## Source passage

I tested it with EncodeForXML & esapiEncode as well to be sure; all are giving me the same result. I've verified the encoding settings in Lucee are UTF-8, and the meta charset tag is also set to UTF-8. I can't find any documenation re: EncodeForHTML saying if it make any changes to the character encoding, if it requires the character encoding to be something specific, or if it has any known issues with emojis or certain code points.

I appreciate any help or clarification anyone can provide.

Edit: Thank you everyone. Wish I could accept multiple answers.


Solution

  • I was required to sanitize emojis in order ensure that third-party content was cross-compatible with external services. Some of the content contained emojis and was causing export/import problems. I wrote a ColdFusion wrapper for the emoji-java library to identify, sanitize and convert emojis.

    https://github.com/JamoCA/cf-emoji-java

    For example, the parseToAliases() function "replaces all the emoji's unicodes found in a string by their aliases".

    emojijava = new emojijava();
    emojijava.parseToAliases('I like 🍕');   // I like :pizza:
    

    To "encode" you could use either the parseToHtmlDecimal() or parseToHtmlHexadecimal() functions prior to using EncodeForHTML().

    emojijava = new emojijava();
    test = emojijava.parseToHtmlDecimal('I like 🍕');   // I &#10084;️ &#127829;
    EncodeForHTML(test);

## Supplied data
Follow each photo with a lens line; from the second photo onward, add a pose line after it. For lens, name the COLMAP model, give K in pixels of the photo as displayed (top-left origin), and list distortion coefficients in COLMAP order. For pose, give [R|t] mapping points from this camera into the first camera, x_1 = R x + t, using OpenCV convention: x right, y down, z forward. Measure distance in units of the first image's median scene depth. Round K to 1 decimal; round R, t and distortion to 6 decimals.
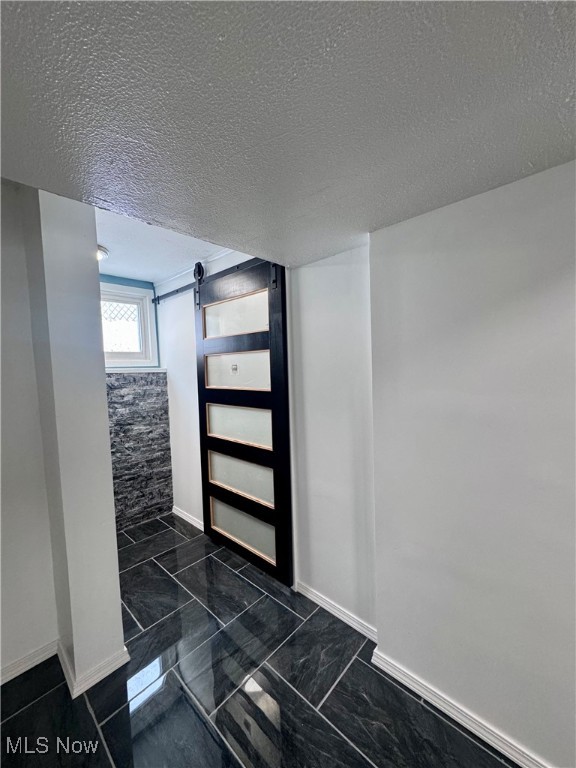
lens RADIAL K [[308.7, 0, 286.9], [0, 308.7, 382.5], [0, 0, 1]] dist [0.002119, -0.000150]
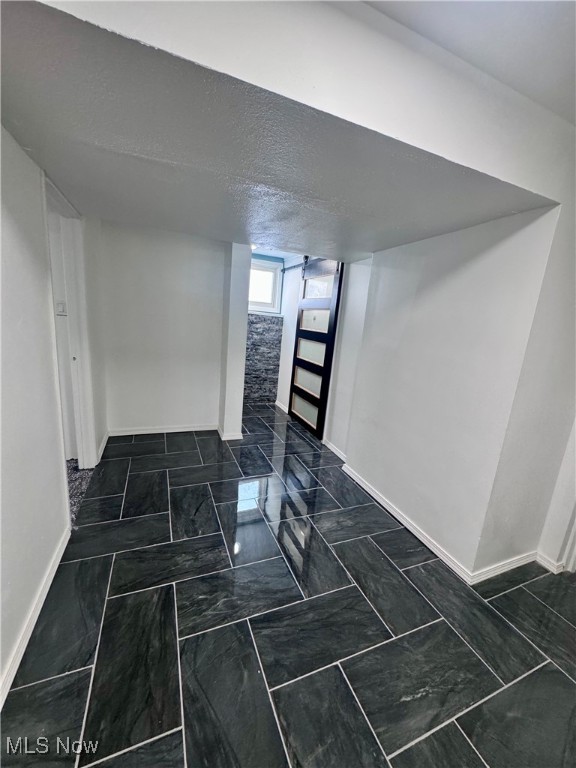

## Task requirements
A: Check each statement against the emoji thread above. Answer yes or no, and quote the exact words from the thread that settle it.
(i) The poster also tried EncodeForXML and esapiEncode and got the same result from each.
(ii) The encoding settings in Lucee turned out to be something other than UTF-8.
(iii) The solution recommends calling parseToHtmlDecimal() or parseToHtmlHexadecimal() after EncodeForHTML().
B: Transcribe the stretch of the emoji thread from "I appreciate any" through "and convert emojis.".

## Answers to the exercises
A:
(i) Yes: "I tested it with EncodeForXML & esapiEncode as well to be sure; all are giving me the same result."
(ii) No: "I've verified the encoding settings in Lucee are UTF-8"
(iii) No: "To "encode" you could use either the parseToHtmlDecimal() or parseToHtmlHexadecimal() functions prior to using EncodeForHTML()."

B:
I appreciate any help or clarification anyone can provide.

Edit: Thank you everyone. Wish I could accept multiple answers.


Solution

  • I was required to sanitize emojis in order ensure that third-party content was cross-compatible with external services. Some of the content contained emojis and was causing export/import problems. I wrote a ColdFusion wrapper for the emoji-java library to identify, sanitize and convert emojis.